• **Task description**
State how many lines in the material below contain the string "Fixed", answering with the number alone.
*** Given data ***
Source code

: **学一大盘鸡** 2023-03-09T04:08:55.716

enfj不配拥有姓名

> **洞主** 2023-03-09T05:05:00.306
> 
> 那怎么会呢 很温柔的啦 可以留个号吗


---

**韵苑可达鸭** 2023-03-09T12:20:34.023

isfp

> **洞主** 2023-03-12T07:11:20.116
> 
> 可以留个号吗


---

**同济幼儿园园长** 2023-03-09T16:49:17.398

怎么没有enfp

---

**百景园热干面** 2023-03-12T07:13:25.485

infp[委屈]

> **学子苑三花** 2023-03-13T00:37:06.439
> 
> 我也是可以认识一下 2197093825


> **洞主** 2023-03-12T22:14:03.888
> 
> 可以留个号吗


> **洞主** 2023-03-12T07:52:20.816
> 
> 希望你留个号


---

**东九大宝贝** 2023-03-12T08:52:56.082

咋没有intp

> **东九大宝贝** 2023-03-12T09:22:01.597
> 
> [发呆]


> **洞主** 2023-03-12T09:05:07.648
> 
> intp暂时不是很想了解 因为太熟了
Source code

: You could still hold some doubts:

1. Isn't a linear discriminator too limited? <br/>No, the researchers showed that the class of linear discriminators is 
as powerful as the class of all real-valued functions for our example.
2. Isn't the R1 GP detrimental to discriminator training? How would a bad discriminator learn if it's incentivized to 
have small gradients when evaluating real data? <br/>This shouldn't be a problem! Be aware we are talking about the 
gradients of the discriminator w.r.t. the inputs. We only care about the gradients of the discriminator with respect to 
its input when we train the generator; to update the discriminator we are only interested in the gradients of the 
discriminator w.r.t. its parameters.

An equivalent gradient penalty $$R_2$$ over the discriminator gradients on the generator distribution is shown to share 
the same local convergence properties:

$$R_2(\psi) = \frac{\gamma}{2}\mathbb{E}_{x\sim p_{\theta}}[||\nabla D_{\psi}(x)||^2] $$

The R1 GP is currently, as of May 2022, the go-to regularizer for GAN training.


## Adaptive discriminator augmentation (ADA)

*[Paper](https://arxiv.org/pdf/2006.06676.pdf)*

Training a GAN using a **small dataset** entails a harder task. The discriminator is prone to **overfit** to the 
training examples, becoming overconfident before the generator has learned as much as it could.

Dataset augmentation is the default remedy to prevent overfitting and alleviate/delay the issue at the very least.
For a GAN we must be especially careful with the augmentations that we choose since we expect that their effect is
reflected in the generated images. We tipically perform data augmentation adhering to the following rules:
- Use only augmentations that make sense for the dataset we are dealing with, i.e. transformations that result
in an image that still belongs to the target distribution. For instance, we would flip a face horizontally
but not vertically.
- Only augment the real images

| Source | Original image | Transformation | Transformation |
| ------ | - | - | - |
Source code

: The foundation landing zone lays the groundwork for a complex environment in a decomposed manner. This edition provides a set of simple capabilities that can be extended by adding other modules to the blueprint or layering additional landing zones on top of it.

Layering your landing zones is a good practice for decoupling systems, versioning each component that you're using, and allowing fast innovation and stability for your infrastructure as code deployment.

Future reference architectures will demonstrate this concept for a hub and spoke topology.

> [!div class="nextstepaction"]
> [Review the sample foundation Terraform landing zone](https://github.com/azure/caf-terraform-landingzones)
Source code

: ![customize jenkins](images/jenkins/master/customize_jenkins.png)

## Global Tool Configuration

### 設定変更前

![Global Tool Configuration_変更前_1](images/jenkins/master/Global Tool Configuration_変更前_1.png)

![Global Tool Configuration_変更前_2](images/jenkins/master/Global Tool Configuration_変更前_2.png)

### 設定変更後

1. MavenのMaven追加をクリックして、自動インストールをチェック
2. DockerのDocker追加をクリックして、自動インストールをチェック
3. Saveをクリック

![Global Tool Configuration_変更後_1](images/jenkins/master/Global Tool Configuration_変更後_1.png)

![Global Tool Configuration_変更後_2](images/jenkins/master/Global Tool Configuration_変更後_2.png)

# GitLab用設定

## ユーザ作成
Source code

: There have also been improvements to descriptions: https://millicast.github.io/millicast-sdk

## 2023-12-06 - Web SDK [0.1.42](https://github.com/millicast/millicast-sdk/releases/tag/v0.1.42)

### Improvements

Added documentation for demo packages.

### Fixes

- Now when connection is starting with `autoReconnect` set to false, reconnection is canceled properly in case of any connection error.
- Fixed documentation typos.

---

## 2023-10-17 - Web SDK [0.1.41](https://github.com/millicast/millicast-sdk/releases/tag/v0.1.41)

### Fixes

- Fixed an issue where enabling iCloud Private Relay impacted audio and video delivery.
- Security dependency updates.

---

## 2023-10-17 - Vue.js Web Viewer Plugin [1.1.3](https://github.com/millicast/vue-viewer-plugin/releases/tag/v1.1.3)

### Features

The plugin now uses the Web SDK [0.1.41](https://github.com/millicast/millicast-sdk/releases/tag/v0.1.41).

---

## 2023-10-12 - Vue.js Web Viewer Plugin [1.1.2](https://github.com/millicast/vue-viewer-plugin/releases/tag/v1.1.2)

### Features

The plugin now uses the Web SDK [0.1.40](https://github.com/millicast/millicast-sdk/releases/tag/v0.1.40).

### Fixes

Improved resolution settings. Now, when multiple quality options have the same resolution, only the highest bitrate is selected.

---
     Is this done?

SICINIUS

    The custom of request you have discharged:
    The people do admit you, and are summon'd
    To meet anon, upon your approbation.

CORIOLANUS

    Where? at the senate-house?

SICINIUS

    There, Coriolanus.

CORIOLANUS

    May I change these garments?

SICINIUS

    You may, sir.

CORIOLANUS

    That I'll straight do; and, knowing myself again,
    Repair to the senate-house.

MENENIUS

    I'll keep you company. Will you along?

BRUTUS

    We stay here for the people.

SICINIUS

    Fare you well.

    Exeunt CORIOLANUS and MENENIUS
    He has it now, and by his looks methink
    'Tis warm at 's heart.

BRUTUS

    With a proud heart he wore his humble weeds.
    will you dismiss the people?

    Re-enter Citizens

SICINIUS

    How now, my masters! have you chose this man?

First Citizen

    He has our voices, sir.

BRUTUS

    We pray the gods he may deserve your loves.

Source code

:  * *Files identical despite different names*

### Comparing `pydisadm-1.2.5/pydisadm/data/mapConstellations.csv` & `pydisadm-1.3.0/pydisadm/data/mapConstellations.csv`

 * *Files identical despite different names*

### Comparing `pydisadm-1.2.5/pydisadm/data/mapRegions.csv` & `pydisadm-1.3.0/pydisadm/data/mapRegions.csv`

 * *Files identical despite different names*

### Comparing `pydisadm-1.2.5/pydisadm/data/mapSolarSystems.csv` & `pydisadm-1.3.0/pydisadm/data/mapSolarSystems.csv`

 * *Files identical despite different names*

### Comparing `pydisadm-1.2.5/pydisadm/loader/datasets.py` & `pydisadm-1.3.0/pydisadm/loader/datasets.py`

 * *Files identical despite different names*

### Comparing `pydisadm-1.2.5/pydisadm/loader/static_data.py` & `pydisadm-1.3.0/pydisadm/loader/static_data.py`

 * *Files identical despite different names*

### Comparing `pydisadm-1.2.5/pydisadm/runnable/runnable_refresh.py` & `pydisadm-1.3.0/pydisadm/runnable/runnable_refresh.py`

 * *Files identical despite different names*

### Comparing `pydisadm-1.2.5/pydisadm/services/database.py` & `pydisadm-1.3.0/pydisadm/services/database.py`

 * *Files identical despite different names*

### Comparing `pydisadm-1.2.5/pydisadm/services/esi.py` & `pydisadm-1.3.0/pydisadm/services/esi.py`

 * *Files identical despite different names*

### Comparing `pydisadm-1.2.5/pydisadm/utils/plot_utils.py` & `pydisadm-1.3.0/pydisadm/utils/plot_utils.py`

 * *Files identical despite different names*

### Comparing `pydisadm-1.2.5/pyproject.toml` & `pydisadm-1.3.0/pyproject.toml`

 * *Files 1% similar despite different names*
*** End of Given data ***
• **Expected answer**
2